It’s the real-time connection between your Shopify store and an ERP, so both share one source of truth. Products, inventory, customers, orders, taxes, shipments, returns, and refunds stay in sync. Manual entry drops. Stock accuracy and financial postings improve. In short, Shopify ERP integration replaces spreadsheets with controlled, auditable flows.
2. Which ERP systems integrate with Shopify?
Most leading ERPs do. Microsoft Dynamics 365 Business Central integrates via a native connector. Oracle NetSuite, SAP Business One and S/4HANA, Acumatica, Sage (Intacct, X3), and Infor CloudSuite connect through certified connectors, iPaaS platforms, or custom APIs. Depth varies by approach, so match the method to your catalog, B2B needs, and compliance requirements.

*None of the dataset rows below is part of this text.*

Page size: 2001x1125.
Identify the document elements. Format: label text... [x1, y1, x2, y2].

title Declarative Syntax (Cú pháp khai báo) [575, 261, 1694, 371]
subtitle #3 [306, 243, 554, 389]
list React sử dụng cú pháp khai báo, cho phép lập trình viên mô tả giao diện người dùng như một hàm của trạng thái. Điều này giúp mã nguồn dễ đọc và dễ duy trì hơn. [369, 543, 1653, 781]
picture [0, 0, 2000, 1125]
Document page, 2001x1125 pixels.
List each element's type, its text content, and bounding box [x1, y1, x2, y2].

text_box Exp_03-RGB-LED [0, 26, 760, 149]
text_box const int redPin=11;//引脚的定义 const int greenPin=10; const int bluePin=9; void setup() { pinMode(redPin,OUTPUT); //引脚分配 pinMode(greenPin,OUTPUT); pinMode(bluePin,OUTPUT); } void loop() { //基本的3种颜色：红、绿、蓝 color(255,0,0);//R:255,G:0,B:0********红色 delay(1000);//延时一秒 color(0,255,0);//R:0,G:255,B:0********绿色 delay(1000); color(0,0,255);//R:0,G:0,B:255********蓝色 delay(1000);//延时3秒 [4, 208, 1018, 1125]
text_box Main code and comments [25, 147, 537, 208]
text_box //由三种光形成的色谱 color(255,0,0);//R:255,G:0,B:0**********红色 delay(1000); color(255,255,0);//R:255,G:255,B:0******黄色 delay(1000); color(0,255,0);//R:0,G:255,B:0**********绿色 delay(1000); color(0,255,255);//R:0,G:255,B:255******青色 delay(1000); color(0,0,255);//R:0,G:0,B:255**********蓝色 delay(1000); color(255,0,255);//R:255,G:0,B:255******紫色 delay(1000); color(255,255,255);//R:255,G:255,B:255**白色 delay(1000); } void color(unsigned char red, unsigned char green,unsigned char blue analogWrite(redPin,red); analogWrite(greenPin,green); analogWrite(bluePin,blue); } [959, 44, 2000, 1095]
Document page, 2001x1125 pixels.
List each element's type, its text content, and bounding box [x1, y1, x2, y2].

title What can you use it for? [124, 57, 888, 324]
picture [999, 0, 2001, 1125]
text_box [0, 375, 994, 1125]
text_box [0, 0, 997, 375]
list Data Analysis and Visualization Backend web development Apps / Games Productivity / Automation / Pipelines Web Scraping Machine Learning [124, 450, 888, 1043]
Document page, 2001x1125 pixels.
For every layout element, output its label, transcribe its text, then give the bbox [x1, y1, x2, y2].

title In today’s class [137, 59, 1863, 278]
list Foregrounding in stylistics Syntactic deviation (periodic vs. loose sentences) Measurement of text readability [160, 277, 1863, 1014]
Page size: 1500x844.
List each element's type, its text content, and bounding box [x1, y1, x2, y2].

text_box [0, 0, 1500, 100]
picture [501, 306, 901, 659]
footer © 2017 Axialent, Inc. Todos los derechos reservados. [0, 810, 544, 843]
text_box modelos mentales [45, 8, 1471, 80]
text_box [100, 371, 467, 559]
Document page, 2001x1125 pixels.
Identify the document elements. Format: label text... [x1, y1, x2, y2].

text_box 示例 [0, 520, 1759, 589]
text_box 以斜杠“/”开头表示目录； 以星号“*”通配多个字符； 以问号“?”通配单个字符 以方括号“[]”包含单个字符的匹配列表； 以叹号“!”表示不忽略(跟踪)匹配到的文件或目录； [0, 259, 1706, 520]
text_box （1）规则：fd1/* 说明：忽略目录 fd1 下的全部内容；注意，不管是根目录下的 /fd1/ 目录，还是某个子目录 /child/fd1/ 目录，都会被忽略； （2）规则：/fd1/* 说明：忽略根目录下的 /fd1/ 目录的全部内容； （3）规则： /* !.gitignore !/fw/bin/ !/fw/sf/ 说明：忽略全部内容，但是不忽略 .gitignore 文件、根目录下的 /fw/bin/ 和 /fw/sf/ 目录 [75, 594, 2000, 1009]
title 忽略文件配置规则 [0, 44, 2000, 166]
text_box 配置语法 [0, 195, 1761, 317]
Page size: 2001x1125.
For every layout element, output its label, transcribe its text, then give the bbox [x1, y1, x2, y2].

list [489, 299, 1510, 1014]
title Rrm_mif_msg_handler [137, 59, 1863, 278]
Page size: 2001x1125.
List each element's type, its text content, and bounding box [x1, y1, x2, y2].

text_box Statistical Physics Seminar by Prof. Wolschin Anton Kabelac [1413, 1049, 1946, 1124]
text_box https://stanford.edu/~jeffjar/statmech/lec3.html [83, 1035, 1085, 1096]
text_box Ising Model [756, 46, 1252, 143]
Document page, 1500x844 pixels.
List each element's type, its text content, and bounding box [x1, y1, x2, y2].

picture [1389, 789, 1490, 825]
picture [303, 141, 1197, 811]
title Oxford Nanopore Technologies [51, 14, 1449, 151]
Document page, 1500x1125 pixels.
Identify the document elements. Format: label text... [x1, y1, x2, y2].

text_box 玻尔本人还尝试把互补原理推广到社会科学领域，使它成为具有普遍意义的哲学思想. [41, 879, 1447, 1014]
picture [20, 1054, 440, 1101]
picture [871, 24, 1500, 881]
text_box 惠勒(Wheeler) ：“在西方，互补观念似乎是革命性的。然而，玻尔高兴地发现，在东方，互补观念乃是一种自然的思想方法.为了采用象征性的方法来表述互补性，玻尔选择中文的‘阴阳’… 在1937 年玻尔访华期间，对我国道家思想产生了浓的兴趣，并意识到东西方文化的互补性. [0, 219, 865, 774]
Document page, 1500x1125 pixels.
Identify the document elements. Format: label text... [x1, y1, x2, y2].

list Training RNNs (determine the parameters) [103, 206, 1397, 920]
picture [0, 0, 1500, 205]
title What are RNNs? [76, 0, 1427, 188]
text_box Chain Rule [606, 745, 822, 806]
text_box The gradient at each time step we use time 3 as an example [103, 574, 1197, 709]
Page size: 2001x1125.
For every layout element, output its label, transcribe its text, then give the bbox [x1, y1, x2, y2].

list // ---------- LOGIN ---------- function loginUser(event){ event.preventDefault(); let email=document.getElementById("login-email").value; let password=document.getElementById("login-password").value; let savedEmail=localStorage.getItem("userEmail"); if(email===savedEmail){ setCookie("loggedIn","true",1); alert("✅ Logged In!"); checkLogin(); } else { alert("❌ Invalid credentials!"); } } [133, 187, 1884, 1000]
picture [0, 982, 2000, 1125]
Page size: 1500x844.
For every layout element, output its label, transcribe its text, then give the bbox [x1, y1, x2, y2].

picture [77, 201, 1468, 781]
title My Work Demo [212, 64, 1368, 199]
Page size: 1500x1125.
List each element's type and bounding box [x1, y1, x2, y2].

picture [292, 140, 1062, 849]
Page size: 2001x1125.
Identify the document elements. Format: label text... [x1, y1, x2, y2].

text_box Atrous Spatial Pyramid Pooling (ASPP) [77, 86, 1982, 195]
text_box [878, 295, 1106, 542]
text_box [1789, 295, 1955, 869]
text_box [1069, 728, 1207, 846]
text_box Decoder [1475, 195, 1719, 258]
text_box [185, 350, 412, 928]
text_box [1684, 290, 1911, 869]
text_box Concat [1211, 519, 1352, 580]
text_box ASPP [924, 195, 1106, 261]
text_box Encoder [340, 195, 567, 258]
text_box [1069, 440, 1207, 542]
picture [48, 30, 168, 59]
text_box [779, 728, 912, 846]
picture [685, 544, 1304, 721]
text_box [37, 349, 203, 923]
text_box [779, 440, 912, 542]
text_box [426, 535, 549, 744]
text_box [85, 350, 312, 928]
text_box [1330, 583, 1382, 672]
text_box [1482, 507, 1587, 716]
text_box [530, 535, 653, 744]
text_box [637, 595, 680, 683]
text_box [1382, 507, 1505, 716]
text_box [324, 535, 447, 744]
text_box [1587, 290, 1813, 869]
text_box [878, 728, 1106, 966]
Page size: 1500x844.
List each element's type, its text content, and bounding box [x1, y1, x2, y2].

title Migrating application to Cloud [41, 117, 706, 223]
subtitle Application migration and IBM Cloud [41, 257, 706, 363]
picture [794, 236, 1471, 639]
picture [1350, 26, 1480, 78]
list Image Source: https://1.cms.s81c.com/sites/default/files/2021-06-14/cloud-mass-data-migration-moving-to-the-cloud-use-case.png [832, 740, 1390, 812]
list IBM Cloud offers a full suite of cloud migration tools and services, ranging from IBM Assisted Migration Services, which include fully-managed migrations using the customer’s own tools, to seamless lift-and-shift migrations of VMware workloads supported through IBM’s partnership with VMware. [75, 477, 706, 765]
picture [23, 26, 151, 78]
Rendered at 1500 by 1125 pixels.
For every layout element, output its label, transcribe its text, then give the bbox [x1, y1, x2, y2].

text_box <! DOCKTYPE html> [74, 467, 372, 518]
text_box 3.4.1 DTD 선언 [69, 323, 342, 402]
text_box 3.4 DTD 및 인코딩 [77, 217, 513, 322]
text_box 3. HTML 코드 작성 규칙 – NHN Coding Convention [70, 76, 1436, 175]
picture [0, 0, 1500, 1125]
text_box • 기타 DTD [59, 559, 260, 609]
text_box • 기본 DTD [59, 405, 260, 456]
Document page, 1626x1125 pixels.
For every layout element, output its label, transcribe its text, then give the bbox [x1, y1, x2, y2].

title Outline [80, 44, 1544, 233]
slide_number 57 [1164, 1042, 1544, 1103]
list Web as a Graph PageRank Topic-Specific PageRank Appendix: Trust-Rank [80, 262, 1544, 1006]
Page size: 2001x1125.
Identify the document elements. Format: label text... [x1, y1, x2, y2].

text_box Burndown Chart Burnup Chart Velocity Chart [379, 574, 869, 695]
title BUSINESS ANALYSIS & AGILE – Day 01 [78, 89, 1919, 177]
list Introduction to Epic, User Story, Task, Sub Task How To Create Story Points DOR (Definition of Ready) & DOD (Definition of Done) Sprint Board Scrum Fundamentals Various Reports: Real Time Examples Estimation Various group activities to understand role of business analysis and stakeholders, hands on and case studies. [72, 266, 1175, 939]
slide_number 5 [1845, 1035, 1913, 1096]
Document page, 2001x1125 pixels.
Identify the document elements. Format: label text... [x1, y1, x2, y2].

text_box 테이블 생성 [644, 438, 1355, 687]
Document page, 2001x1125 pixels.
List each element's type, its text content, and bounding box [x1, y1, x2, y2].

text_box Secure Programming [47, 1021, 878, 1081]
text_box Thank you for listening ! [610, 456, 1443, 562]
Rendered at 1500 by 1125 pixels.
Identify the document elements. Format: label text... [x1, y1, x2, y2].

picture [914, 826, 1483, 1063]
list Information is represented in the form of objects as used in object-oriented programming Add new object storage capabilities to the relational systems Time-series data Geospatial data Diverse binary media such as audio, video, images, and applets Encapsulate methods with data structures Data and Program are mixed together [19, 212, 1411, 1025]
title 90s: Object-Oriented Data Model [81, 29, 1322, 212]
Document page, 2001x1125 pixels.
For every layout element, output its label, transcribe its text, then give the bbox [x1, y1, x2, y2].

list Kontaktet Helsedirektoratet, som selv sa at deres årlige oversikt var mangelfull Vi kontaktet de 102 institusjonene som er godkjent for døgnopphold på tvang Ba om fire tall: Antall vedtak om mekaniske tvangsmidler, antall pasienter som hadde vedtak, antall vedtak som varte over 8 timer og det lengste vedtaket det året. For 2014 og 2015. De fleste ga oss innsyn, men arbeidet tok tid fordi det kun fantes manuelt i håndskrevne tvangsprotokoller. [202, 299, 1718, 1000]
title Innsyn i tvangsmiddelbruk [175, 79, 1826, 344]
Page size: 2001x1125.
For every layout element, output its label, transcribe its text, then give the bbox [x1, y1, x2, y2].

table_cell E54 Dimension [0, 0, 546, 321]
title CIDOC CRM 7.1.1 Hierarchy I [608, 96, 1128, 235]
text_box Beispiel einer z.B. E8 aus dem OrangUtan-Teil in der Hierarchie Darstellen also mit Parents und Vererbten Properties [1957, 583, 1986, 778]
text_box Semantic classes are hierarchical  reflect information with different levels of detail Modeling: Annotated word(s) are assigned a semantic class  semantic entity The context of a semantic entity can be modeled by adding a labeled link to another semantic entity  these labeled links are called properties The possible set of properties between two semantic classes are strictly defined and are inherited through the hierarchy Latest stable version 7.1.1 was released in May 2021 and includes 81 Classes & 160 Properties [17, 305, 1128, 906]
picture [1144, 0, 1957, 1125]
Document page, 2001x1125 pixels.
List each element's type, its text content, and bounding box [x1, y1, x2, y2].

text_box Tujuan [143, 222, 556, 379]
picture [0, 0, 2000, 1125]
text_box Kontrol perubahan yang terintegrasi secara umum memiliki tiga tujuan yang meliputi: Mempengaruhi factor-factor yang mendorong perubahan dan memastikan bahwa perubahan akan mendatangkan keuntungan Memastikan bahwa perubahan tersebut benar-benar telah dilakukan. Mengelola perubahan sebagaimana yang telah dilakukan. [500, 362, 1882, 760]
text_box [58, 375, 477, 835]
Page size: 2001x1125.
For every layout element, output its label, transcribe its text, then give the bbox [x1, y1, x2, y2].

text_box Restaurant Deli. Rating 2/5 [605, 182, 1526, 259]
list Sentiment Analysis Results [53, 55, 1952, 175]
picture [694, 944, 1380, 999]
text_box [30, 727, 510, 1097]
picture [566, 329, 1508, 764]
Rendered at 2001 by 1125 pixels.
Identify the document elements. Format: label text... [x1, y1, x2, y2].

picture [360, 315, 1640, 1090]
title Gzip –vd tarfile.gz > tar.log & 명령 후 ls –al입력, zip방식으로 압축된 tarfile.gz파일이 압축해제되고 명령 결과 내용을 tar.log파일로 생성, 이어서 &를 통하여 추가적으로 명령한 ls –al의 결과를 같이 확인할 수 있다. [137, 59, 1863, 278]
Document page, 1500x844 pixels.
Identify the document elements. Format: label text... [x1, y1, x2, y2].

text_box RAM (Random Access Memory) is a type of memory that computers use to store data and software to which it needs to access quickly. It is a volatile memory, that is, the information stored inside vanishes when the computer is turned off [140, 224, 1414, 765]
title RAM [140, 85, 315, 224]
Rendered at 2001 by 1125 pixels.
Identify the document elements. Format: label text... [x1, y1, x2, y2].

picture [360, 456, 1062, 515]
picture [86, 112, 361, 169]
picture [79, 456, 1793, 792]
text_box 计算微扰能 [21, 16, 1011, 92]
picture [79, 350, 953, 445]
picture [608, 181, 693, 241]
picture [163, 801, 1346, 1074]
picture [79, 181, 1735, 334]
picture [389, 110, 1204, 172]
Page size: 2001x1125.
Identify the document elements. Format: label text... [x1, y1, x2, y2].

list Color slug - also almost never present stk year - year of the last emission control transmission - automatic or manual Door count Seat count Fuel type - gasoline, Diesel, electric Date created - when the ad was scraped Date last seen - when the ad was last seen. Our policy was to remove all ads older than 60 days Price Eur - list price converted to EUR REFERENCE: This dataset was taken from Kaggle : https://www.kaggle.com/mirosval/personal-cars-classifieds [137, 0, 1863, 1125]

3. Do I need an ERP with Shopify?
Not always. If you have a small catalog, one location, simple pricing and tax, and basic accounting, Shopify alone can work. Add an ERP when complexity rises: multiple warehouses or companies, large SKU counts, B2B price lists and terms, MRP or purchase-to-pay, audit demands, or slow, error-prone closes. When stock accuracy, postings, or reporting start slipping, Shopify integration with ERP usually pays for itself.
4. How do I integrate Shopify with an ERP?
Pick an approach, native connector for speed, iPaaS for orchestration and monitoring, or custom APIs for full control. Define system-of-record rules for product, price, inventory, tax, and customer data. Map fields and GL paths. Build and test in a sandbox with “golden” SKUs and orders. Enforce idempotent order posting, bounded retries, and a dead-letter queue. Cut over with UAT passed twice, SKUs frozen, and nightly reconciliation for orders, inventory, and cash. Maintain dashboards and human-routed alerts. Done well, your shopify ERP integration is predictable, auditable, and scalable.